Docentencommunity TAUU

Blog

“Jij bent een slechte docent, want je hebt een lage cursusevaluatie…”

In de afgelopen jaren is er een stortvloed aan artikelen over universitaire cursusevaluaties gepubliceerd. Veel daarvan geven sterk de indruk dat er zeer veel mis is met zulke cursusevaluaties door studenten. Zowel het onder de aandacht gebrachte aanbod aan academische artikelen als de meer populair wetenschappelijke schrijfsels zijn overwegend negatief. Zo zijn daar krachtige aantijgingen van onbewust racisme en seksisme, maar ook onderzoeken die op overtuigende manier betogen dat de gemiddelde student een cursus waarin hij of zij wordt uitgedaagd en veel leert, lager beoordeelt dan een cursus die vooral bestaande overtuigingen bevestigt en weinig toevoegt aan het intellectuele arsenaal van de student.

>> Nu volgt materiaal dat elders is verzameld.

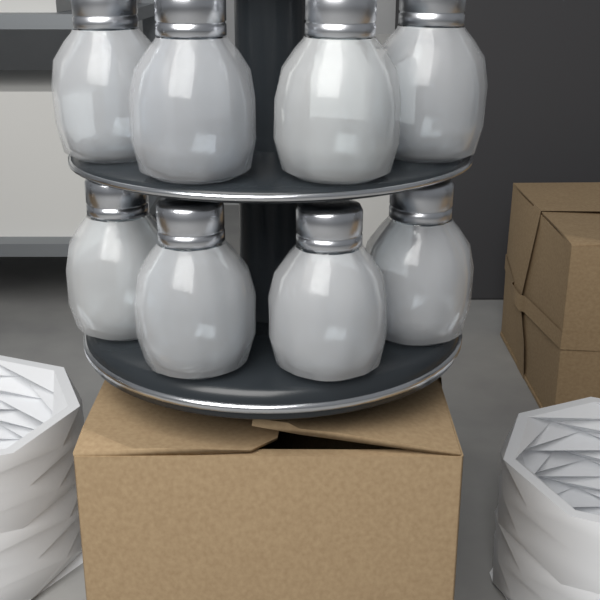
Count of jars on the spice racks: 8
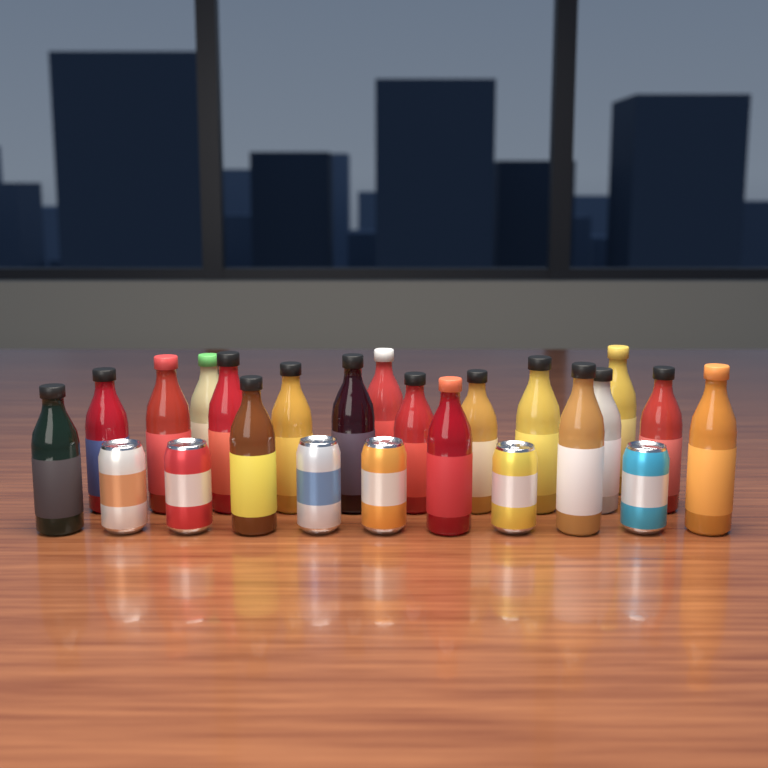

Verder zorgt de doorgaans lage opkomst bij deze evaluaties voor een disproportioneel grote invloed van een boze eenling op de uitkomst.

Als dit alles klopt, dan is er uiteraard maar één oplossing: we moeten de cursusevaluaties drastisch veranderen, zoniet geheel afschaffen. Toch ligt de zaak, naar goed academisch gebruik, iets ingewikkelder. Het academisch debat over de betrouwbaarheid van cursusevaluaties is al zo’n honderd jaar oud. In die honderd jaar zijn er inderdaad een heleboel anti-artikelen verschenen, maar ook een heleboel pro-artikelen. Nu is dit, zeker in de sociale wetenschappen, niet zeer verassend. Enige nadere beschouwing van de meningen leert al snel dat het niet zo eenvoudig is om een éénduidig oordeel te vellen over de merites van cursusevaluaties, laat staan een oordeel dat ook nog eens tot overeenstemming in zowel het pro- als het anti-kamp leidt.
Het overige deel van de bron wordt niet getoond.